Compared with multicellular organisms, microbial biofilms are simpler systems for investigating the interaction between cellular and mechanical aspects of 3D self-organization during development. Interestingly, these microbial communities still exhibit diverse cellular behaviors and complex spatial organization (9–14). For example, biofilms can develop from a single cell and give rise to complex 3D wrinkle structures that are visible to the naked eye, comprising billions of cells (9, 10, 15) (Fig. 1A). Aside from replication, bacterial cells can also exhibit other behaviors, such as genetically controlled cell death (9, 16, 17) and excretion of ECM components (9, 13, 18–21). In fact, one of the defining features of any biofilm is that cells are embedded within an ECM composed of diverse molecules, such as polysaccharides and amyloid fibers (19–21). The ECM is required for wrinkle formation and appears to provide the biofilm with resilience against environmental extremes as well as mechanical support (9, 20–22). It is also conceivable that replicating cells within the ECM can generate forces by pushing against each other, whereas cell death could provide an outlet for such forces. However, the interplay between mechanical forces and cellular processes, such as cell growth and death, and their role during biofilm development remains unclear.

Fig. 1.

▶ _Brief 1_: According to the biofilm passage, what are the molecules in the ECM of a biofilm?
▶ _Brief 2_: Please summarize the biofilm passage in two sentences.
None of the items are needed for this work.

[Stored data entries]
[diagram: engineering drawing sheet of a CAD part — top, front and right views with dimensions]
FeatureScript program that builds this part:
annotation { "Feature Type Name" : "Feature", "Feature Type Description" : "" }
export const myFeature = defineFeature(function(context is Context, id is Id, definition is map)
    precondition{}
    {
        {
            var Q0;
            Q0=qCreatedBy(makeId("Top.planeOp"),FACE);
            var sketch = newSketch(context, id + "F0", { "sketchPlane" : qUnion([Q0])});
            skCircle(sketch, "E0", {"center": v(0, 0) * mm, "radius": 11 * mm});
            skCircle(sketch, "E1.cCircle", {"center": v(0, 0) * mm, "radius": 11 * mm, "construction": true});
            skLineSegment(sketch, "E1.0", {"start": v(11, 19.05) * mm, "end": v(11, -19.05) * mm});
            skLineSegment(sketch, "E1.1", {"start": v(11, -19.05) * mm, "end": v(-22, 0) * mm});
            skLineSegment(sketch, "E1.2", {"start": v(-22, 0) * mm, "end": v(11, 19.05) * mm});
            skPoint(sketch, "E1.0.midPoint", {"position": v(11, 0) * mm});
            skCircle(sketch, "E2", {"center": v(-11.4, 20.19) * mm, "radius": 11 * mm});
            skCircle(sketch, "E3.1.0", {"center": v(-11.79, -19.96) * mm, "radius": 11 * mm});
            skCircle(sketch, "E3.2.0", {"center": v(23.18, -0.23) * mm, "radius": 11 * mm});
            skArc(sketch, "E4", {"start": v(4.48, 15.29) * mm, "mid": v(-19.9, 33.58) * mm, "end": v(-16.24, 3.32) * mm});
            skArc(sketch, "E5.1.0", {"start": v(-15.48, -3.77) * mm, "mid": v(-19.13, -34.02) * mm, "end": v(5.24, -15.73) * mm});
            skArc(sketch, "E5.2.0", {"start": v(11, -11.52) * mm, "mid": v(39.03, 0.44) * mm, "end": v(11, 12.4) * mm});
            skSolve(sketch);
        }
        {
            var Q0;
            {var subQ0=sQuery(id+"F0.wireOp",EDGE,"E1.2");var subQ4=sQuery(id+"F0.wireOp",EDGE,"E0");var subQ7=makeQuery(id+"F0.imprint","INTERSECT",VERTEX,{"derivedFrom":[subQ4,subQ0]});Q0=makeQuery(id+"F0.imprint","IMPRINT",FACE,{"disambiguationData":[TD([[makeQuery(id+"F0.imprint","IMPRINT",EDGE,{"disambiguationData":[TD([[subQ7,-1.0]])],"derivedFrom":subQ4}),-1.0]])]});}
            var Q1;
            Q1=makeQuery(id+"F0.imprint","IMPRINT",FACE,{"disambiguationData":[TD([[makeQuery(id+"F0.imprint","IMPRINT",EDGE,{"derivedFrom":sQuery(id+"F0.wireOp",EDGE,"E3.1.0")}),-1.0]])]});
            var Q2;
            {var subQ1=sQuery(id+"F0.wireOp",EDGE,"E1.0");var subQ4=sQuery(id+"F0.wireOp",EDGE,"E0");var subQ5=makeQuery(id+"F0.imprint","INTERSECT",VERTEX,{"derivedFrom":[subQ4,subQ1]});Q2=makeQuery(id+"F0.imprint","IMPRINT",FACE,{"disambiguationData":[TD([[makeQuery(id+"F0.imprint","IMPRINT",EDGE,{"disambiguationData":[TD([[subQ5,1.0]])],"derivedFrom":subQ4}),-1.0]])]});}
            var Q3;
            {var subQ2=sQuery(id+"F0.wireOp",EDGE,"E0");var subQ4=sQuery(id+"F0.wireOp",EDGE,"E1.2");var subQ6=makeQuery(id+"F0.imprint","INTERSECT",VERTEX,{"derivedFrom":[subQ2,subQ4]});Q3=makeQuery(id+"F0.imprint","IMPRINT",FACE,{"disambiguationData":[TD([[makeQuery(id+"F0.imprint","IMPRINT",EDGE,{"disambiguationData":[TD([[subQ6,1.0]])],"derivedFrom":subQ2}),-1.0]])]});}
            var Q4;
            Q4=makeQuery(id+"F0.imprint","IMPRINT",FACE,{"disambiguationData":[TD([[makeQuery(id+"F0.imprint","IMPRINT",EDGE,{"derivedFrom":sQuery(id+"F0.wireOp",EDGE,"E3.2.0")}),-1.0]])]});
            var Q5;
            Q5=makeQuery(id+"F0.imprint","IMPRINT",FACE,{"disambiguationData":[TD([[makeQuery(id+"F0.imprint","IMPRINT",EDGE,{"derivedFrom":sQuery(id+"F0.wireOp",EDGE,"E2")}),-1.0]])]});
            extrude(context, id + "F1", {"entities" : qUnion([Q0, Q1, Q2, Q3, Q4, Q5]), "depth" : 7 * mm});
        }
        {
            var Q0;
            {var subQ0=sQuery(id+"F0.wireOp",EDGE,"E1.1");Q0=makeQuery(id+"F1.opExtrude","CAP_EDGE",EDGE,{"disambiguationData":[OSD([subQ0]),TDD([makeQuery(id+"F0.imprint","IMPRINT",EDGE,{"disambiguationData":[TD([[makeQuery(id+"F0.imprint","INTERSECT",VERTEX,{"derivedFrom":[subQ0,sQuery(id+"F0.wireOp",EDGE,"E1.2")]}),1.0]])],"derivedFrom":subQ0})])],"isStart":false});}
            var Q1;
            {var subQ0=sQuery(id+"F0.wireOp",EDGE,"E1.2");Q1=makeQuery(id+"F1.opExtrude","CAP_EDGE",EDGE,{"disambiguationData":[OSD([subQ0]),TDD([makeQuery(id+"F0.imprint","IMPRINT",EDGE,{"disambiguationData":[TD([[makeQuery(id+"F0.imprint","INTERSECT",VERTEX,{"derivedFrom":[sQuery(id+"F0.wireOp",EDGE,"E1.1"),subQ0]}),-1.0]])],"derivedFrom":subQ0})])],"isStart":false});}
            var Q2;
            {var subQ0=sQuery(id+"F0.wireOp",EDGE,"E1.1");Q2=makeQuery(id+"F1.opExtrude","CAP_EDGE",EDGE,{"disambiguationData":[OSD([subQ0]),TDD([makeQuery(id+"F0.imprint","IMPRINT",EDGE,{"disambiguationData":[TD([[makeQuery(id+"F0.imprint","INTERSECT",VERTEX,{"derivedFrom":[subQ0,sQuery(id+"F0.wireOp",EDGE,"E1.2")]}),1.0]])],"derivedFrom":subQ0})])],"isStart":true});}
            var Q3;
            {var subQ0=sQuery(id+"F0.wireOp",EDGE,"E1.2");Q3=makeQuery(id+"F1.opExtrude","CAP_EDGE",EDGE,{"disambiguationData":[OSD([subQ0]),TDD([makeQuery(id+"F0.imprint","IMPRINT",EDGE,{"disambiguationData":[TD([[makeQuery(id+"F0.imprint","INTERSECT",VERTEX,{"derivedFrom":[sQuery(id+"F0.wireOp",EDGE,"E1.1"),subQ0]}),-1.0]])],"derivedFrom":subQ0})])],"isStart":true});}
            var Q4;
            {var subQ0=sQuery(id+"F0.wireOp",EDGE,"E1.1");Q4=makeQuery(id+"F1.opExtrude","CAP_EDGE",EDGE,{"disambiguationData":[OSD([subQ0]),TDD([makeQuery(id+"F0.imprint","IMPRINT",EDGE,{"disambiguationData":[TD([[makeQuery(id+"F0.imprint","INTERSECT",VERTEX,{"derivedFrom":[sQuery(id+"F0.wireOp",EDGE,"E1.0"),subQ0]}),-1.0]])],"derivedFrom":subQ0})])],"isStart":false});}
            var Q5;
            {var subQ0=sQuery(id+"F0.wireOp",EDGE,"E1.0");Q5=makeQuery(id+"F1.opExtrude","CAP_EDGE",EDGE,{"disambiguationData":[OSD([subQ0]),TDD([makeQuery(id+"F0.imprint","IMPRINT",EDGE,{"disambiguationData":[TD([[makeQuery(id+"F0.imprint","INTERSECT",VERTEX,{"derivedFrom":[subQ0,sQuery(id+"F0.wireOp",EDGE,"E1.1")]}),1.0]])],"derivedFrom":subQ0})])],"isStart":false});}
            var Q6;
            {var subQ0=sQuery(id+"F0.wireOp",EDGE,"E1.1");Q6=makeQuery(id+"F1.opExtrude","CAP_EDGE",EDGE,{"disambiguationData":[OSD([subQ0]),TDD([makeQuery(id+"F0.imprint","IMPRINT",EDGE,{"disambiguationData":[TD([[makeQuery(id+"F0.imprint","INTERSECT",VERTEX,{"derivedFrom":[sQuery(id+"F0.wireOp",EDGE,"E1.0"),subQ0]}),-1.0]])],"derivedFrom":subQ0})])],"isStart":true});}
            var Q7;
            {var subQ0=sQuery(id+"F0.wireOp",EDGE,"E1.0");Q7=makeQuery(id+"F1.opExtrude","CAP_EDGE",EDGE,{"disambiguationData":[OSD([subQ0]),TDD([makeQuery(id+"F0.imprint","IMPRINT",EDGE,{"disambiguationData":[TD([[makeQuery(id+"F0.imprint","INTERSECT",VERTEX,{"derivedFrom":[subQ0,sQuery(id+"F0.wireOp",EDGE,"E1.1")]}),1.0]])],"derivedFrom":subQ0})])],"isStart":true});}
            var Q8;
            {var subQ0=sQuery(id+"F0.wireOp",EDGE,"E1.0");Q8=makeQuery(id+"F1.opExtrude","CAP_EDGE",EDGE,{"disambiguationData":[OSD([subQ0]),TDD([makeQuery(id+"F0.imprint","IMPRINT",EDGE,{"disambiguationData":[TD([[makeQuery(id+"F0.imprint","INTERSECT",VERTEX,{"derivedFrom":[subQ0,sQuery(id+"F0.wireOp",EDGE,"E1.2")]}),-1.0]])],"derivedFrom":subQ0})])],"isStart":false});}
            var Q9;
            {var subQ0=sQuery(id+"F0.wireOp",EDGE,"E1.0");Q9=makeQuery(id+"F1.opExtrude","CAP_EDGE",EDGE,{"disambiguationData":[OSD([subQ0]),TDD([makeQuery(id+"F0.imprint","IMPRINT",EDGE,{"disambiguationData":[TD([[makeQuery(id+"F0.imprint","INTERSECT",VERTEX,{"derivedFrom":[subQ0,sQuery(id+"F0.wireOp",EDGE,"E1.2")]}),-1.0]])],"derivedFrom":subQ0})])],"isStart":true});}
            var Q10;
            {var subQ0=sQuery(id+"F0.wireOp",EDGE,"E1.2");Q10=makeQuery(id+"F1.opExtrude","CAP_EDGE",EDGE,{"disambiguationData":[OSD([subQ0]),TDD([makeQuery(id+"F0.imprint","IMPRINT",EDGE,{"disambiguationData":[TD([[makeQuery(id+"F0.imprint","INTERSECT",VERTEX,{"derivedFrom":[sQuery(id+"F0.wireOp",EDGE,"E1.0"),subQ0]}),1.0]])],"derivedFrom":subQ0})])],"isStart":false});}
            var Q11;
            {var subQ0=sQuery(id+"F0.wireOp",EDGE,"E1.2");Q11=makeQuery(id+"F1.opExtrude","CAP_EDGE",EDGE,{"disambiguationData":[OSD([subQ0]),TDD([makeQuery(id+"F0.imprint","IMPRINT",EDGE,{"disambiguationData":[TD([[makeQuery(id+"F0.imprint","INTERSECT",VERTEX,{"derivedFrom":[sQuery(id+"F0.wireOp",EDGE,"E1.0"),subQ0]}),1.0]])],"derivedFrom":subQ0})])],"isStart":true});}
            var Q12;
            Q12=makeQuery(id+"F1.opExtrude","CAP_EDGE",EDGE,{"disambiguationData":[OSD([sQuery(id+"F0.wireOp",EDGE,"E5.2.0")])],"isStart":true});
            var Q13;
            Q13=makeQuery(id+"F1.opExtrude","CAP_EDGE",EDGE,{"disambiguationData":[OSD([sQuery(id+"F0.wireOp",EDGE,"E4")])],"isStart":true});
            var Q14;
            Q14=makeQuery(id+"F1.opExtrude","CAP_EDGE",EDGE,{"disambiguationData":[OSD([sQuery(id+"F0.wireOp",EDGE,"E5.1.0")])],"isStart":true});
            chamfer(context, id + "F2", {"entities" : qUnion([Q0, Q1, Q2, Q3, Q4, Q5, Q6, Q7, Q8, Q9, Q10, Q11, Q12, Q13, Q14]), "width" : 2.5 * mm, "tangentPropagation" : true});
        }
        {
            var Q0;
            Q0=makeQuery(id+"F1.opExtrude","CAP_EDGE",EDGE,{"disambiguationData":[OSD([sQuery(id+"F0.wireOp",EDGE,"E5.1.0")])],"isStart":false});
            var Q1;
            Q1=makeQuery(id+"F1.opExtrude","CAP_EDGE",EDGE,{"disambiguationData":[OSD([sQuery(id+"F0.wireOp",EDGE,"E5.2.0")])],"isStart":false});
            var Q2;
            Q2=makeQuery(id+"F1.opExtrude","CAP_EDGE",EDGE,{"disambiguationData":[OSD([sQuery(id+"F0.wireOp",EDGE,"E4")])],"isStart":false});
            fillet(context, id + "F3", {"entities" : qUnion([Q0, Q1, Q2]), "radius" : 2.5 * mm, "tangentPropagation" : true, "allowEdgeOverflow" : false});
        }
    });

▶ _Task result 1_: Diverse molecules, such as polysaccharides and amyloid fibers.

▶ _Task result 2_: Microbial biofilms are simpler than multicellular organisms for studying 3D self-organization, yet they show diverse cellular behaviors such as cell death and ECM excretion, and they can grow from a single cell into wrinkled structures of billions of cells. The ECM is needed for wrinkle formation and gives mechanical support, but how mechanical forces interact with cell growth and death during biofilm development remains unclear.